The strategy of social Justice and liberation includes involvement of the Jesuits in developmental projects, women welfare, uplift of the depressed classes, reform of criminal tribes, tribal welfare, liberation of women, war against casteism and battle for justice. In his piece he wonders along with the then Jesuit Provincial of India “Are options reduced to slogans rather than lived in deeds?”

In his doctoral thesis, The Jesuit Experience in TamilNadu he holds that the history of Christianity in India is not an eastward extension of the western ecclesiastical history but an integral part of the history of India and that the religious experience cannot be confined to the Church alone. He concurs with Fr. Pedro Arrupe S.J. the former Superior-General of Jesuits that any human activity which is not criminal or immoral can be a means of access to God. Thus the Jesuit has to see his role entering every human activity and the Jesuit evolves as a man for others. Prof. M.X. Miranda places Jesuits in this context and tries to construe their experience under three headings:
1. Origin and Development of Jesuits in the Madura Mission
2. Jesuit’s contribution to the Church in India in general and to South India, in particular.
3. The extent of interaction between the Jesuits and the people.

Biographer Carlyle said a well written life is almost as rare as a well spent one. Those who knew Prof. M.X. Miranda will testify that his life was well spent and his many good deeds instead of being interred with his bones live after him.
May the turf lie lightly on him!

(Items from a data source)
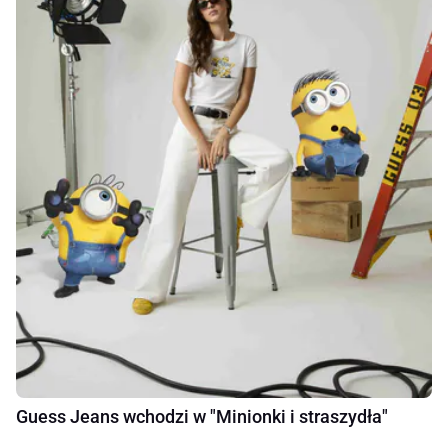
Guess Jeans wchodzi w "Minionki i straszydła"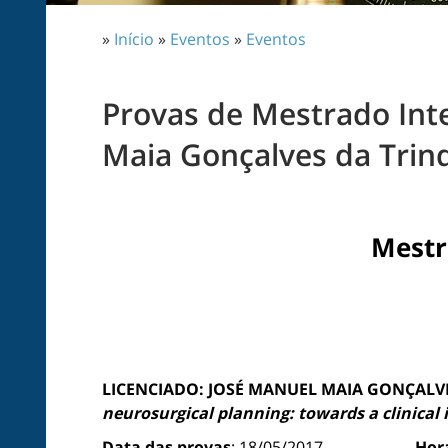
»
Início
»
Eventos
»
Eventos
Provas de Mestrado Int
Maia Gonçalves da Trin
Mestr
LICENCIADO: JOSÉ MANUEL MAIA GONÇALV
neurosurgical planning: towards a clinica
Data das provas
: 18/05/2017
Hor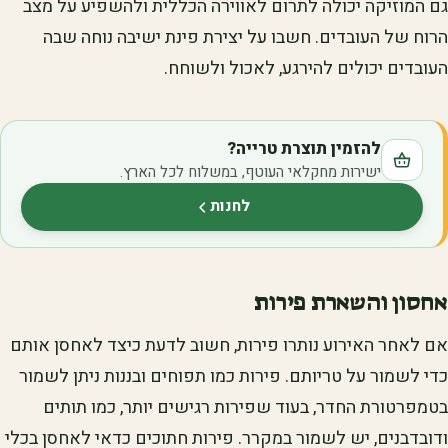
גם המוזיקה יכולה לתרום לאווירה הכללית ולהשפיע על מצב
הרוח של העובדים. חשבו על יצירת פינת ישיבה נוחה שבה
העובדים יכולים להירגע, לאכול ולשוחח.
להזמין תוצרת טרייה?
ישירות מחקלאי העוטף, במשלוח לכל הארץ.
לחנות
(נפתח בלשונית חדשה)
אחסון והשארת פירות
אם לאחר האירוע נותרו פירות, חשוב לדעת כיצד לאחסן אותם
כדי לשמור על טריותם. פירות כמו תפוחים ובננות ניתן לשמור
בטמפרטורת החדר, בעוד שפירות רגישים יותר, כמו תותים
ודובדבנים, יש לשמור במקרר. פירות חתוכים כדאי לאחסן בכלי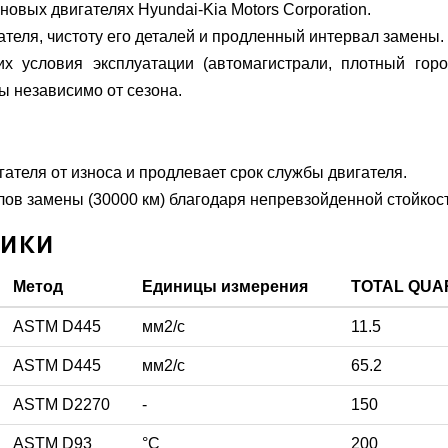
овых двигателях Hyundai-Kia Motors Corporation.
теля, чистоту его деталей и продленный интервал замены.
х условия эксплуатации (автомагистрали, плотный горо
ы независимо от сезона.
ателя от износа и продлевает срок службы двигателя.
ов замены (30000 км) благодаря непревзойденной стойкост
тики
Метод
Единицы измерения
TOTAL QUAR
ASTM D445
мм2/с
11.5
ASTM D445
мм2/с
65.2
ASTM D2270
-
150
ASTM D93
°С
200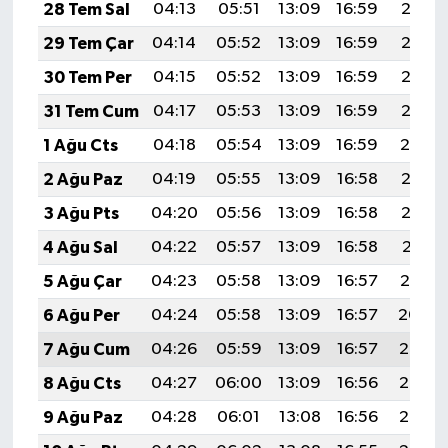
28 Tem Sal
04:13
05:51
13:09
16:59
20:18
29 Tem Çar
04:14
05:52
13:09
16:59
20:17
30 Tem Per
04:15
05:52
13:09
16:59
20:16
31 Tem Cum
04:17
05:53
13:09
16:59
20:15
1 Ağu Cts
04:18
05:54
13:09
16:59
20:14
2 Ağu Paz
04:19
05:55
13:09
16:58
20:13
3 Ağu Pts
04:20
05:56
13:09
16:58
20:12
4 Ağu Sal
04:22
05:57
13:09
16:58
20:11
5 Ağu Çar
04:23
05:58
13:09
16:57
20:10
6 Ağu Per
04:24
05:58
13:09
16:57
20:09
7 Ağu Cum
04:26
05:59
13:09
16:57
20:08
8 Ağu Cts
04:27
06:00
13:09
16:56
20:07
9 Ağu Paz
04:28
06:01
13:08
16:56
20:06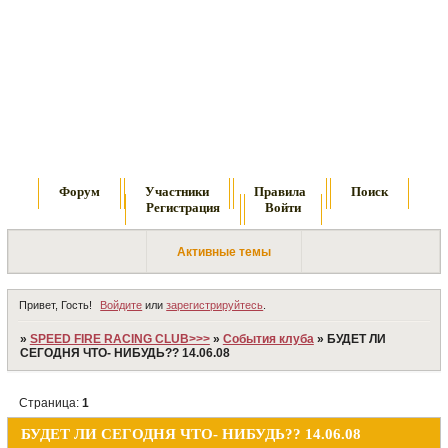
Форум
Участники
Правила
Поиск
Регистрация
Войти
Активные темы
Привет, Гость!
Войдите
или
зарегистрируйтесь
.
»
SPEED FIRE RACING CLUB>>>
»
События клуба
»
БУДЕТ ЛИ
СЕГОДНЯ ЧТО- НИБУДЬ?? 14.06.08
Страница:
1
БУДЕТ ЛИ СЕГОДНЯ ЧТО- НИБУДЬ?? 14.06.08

---

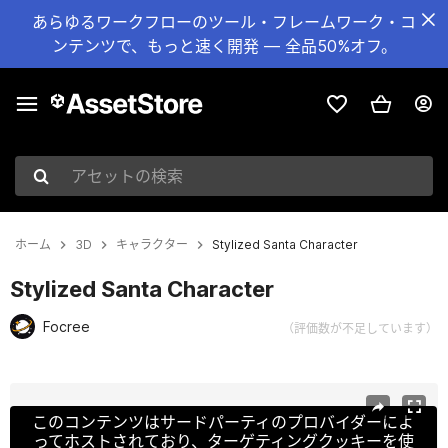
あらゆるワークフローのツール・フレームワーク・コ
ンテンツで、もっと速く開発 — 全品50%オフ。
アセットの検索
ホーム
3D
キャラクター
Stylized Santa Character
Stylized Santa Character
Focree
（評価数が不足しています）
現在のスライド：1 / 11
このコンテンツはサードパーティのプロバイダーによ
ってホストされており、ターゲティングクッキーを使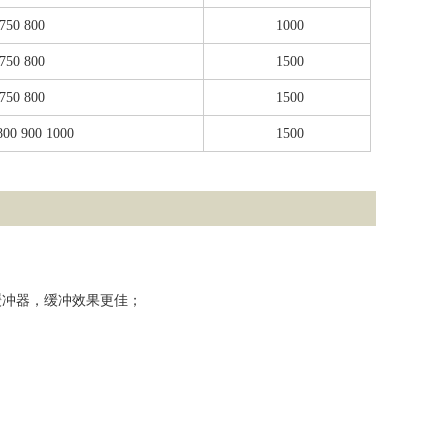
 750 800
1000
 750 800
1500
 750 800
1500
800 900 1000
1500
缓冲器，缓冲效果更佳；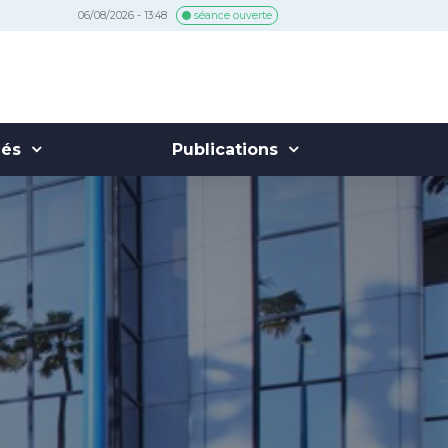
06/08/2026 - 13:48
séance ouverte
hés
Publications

● **Task item A**
Answer these questions using the tribute to Prof. M.X. Miranda:
(i) What is the title of his doctoral thesis?
(ii) Which former Superior-General of the Jesuits is cited as holding that any human activity which is not criminal or immoral can be a means of access to God?
(iii) According to the biographer Carlyle, what is almost as rare as a well spent life?
● **Task item B**
Extend the tribute to Prof. M.X. Miranda with a few sentences that follow on from its last line.
These records are separate from the tribute to Prof. M.X. Miranda and should not be mixed with it.

● **Answer section A**
(i) The Jesuit Experience in TamilNadu
(ii) Fr. Pedro Arrupe S.J.
(iii) A well written life

● **Answer section B**
2 thoughts on “Dr.M.X.MIRANDA, M.A., B.T., Ph.D, – The FULBRIGHT SCHOLAR

  1. I am George Vasanth, friend of Harin Rayan who is the grandson of Louis Miranda. I heard many things of Dr. M. X. Miranda, I used to write letters of Mrs. Rose Miranda till now. I am working as a social worker of World Vision Institutional Project. Once I worked with Harin Rayen from 2000 – 2010 in a social welfare organization named CFCA. I used to visit Manapad at very Sept.13 for attending the Vespers. I was much impressed by Manapad and the lifestyle of the people. I was much impressed by Fr. Dominic Diaz and Vitaliz Diaz. I studied in St. Xavier’s College from 1993 – 96 during the regime of Fr. Francis M. Peter. I heard many things about the precious life of Dr. M. X. Miranda through Prof. S. A. Thiagarajan. I read his tribute when I was attending the 40th day memorial mass of Fr. Dominic Diaz at Dhayana Aasramam. Though Dr. M. X. Miranda is an unseen person. I was much impressed by his noble thoughts and devoted service in education, humanity and christianity. I pray for Mrs. Emelda Miranda and her children. Thank you.